Evidence for Parallel Processing and Continuous Representation of Numerosity on Delayed Matching-to-Sample Task in Macaca mulatta

Abstract

We sought to demonstrate cardinal-like (absolute), rather than ordinal (relative), numerical recognition in the primate species Macaca mulatta (rhesus monkeys), which has been insufficiently explored in the literature, to contribute to determining the features of the cognitive representations underlying such an ability. Two adult male rhesus monkeys-Augustus and Spike-were trained to identify numerosities from 1-9 in a delayed numerical matching-to-sample task that required subjects to select a previously shown numerosity among two distractor numerosity arrays, after a delay of one second. Stimuli were boxed numerical arrays composed of various geometric shapes. Attention to numerosity alone as the basis for identification of an array was ensured by controlling for non-numerical stimulus cues such as surface area, cumulative perimeter, density, spatial layout, shape and forecolor of the individual components of the arrays.
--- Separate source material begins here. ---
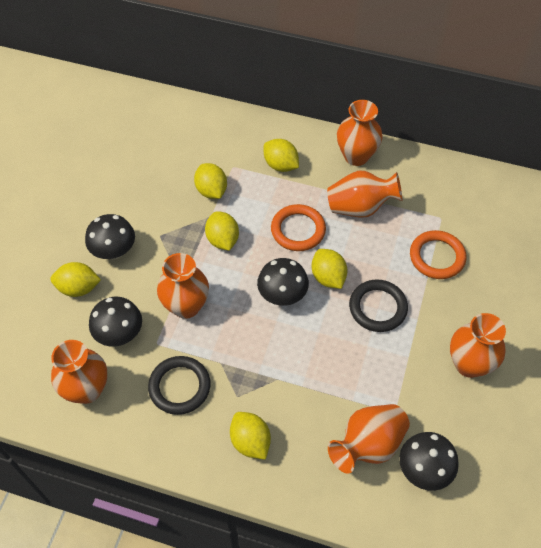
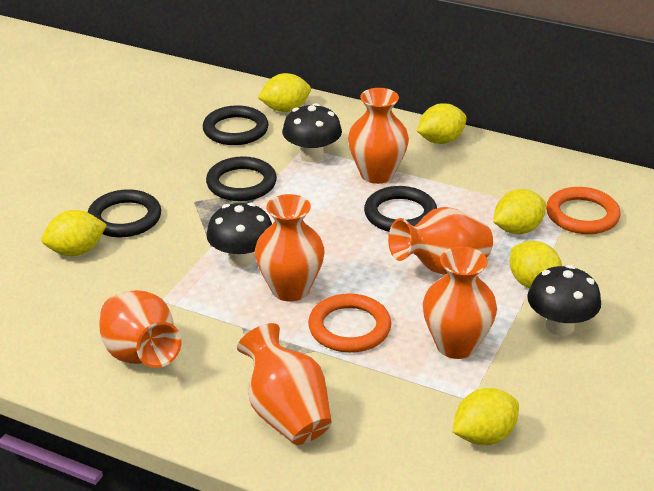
black mushroom: [85,214,135,259] [89,297,142,347] [257,258,309,306] [399,432,459,491] = 4 -> [207,202,272,268] [282,103,342,162] [527,265,601,336] = 3
black ring: [148,356,211,415] [349,279,408,332] = 2 -> [88,189,161,237] [203,105,269,145] [206,156,277,201] [364,186,437,232] = 4

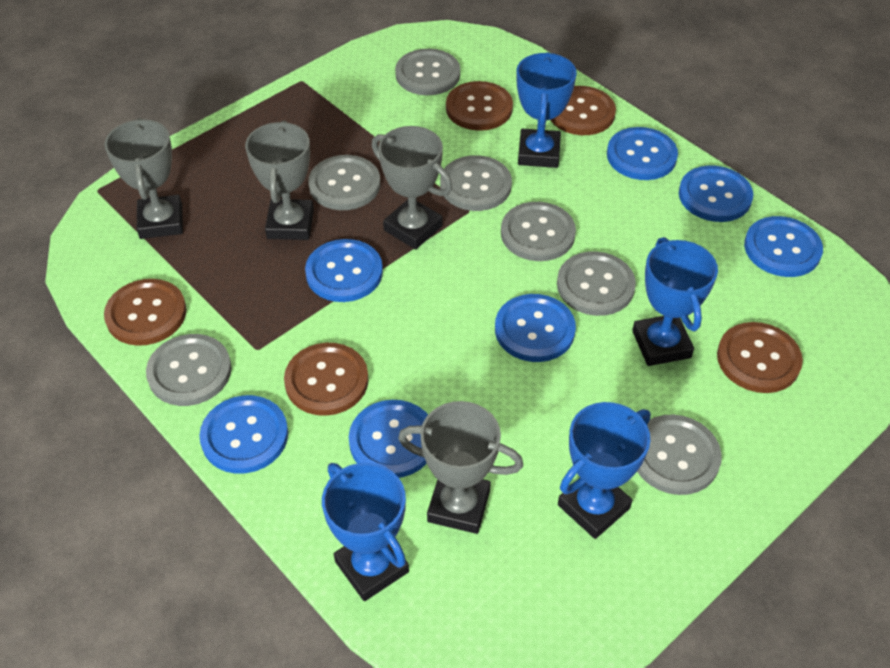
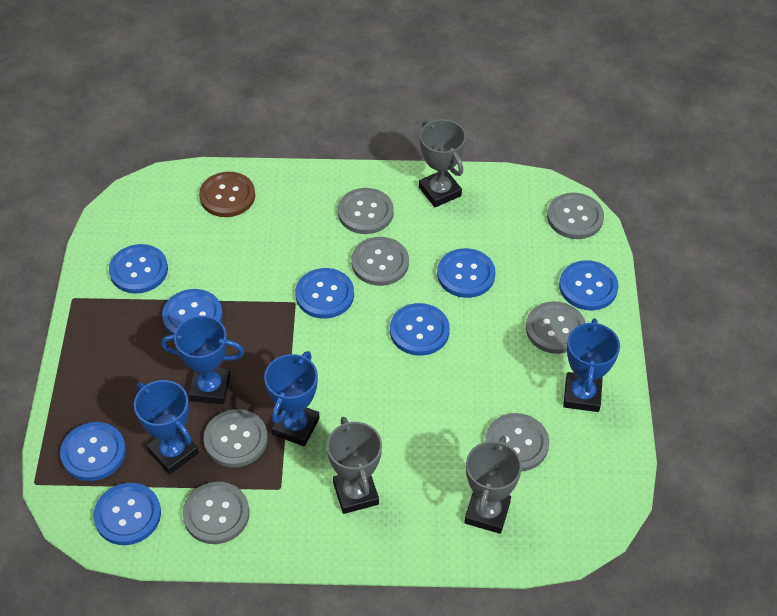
blue button: [199,395,288,474] [305,239,383,302] [349,400,428,478] [495,294,576,362] [607,127,678,180] [679,166,753,222] [744,216,823,277] = 7 -> [60,422,126,481] [93,483,161,545] [109,244,168,294] [162,289,223,335] [295,268,354,319] [390,303,450,356] [437,248,495,298] [559,260,618,311] = 8
brown button: [104,279,187,346] [284,343,368,416] [446,81,513,131] [551,86,616,135] [717,322,803,393] = 5 -> [199,172,255,217] = 1
grey trophy: [105,118,183,239] [245,120,314,240] [372,126,452,249] [398,401,523,534] = 4 -> [327,417,382,514] [419,119,466,207] [464,436,522,534] = 3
Reaction time and accuracy data revealed end effects, with performance for items towards the ends of the stimulus continuum better than for middle items. Accuracy data for both subjects also revealed a distance effect for mean target-to-distractor distance, although reaction time data did not. Results indicate parallel processing for all numerosities trained, a continuous representation of small and large values alike, and no scalar variability in numerical representation, opposing the predictions made by Weber’s Law and the analog magnitude estimation model of representing numerosity.